**DIRECTION**: Please copy out every line of the records below, word for word.

Saved entries
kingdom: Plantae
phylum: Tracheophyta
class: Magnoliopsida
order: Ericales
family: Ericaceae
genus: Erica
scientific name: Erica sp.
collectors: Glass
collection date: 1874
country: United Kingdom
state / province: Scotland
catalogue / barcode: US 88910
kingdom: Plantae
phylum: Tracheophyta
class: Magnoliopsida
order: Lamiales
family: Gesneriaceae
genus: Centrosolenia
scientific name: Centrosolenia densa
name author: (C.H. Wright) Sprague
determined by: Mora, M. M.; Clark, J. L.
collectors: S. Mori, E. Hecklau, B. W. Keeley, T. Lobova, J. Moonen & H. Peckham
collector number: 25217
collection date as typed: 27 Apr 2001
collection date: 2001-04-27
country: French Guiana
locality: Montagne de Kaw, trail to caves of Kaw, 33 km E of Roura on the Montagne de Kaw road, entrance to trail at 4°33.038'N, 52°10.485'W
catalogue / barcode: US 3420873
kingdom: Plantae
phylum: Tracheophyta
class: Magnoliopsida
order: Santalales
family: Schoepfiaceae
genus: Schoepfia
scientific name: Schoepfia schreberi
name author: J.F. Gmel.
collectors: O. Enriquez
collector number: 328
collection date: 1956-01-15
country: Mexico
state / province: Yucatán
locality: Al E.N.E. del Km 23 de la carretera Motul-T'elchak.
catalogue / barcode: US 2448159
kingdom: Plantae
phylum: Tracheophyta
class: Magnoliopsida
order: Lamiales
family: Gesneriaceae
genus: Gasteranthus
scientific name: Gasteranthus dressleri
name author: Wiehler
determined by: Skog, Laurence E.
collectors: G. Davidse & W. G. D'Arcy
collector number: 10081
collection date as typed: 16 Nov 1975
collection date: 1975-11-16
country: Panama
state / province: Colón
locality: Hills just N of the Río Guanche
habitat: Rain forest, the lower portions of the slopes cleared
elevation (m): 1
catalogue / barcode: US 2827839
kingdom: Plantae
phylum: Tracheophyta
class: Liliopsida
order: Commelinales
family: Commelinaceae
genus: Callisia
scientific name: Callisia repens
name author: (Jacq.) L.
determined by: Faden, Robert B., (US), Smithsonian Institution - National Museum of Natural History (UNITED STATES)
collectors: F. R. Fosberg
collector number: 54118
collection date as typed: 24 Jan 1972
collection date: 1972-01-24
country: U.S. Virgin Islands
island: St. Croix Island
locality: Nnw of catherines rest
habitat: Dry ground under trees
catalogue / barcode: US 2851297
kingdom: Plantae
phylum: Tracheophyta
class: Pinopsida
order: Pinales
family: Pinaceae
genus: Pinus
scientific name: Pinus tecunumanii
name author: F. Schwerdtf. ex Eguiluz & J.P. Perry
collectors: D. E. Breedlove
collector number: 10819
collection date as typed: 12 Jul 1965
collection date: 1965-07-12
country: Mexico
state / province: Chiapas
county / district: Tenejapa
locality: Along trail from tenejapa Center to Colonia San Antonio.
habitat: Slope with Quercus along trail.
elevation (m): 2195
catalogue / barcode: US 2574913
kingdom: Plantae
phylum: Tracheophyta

**WORKED SOLUTION**:
kingdom: Plantae
phylum: Tracheophyta
class: Magnoliopsida
order: Ericales
family: Ericaceae
genus: Erica
scientific name: Erica sp.
collectors: Glass
collection date: 1874
country: United Kingdom
state / province: Scotland
catalogue / barcode: US 88910
kingdom: Plantae
phylum: Tracheophyta
class: Magnoliopsida
order: Lamiales
family: Gesneriaceae
genus: Centrosolenia
scientific name: Centrosolenia densa
name author: (C.H. Wright) Sprague
determined by: Mora, M. M.; Clark, J. L.
collectors: S. Mori, E. Hecklau, B. W. Keeley, T. Lobova, J. Moonen & H. Peckham
collector number: 25217
collection date as typed: 27 Apr 2001
collection date: 2001-04-27
country: French Guiana
locality: Montagne de Kaw, trail to caves of Kaw, 33 km E of Roura on the Montagne de Kaw road, entrance to trail at 4°33.038'N, 52°10.485'W
catalogue / barcode: US 3420873
kingdom: Plantae
phylum: Tracheophyta
class: Magnoliopsida
order: Santalales
family: Schoepfiaceae
genus: Schoepfia
scientific name: Schoepfia schreberi
name author: J.F. Gmel.
collectors: O. Enriquez
collector number: 328
collection date: 1956-01-15
country: Mexico
state / province: Yucatán
locality: Al E.N.E. del Km 23 de la carretera Motul-T'elchak.
catalogue / barcode: US 2448159
kingdom: Plantae
phylum: Tracheophyta
class: Magnoliopsida
order: Lamiales
family: Gesneriaceae
genus: Gasteranthus
scientific name: Gasteranthus dressleri
name author: Wiehler
determined by: Skog, Laurence E.
collectors: G. Davidse & W. G. D'Arcy
collector number: 10081
collection date as typed: 16 Nov 1975
collection date: 1975-11-16
country: Panama
state / province: Colón
locality: Hills just N of the Río Guanche
habitat: Rain forest, the lower portions of the slopes cleared
elevation (m): 1
catalogue / barcode: US 2827839
kingdom: Plantae
phylum: Tracheophyta
class: Liliopsida
order: Commelinales
family: Commelinaceae
genus: Callisia
scientific name: Callisia repens
name author: (Jacq.) L.
determined by: Faden, Robert B., (US), Smithsonian Institution - National Museum of Natural History (UNITED STATES)
collectors: F. R. Fosberg
collector number: 54118
collection date as typed: 24 Jan 1972
collection date: 1972-01-24
country: U.S. Virgin Islands
island: St. Croix Island
locality: Nnw of catherines rest
habitat: Dry ground under trees
catalogue / barcode: US 2851297
kingdom: Plantae
phylum: Tracheophyta
class: Pinopsida
order: Pinales
family: Pinaceae
genus: Pinus
scientific name: Pinus tecunumanii
name author: F. Schwerdtf. ex Eguiluz & J.P. Perry
collectors: D. E. Breedlove
collector number: 10819
collection date as typed: 12 Jul 1965
collection date: 1965-07-12
country: Mexico
state / province: Chiapas
county / district: Tenejapa
locality: Along trail from tenejapa Center to Colonia San Antonio.
habitat: Slope with Quercus along trail.
elevation (m): 2195
catalogue / barcode: US 2574913
kingdom: Plantae
phylum: Tracheophyta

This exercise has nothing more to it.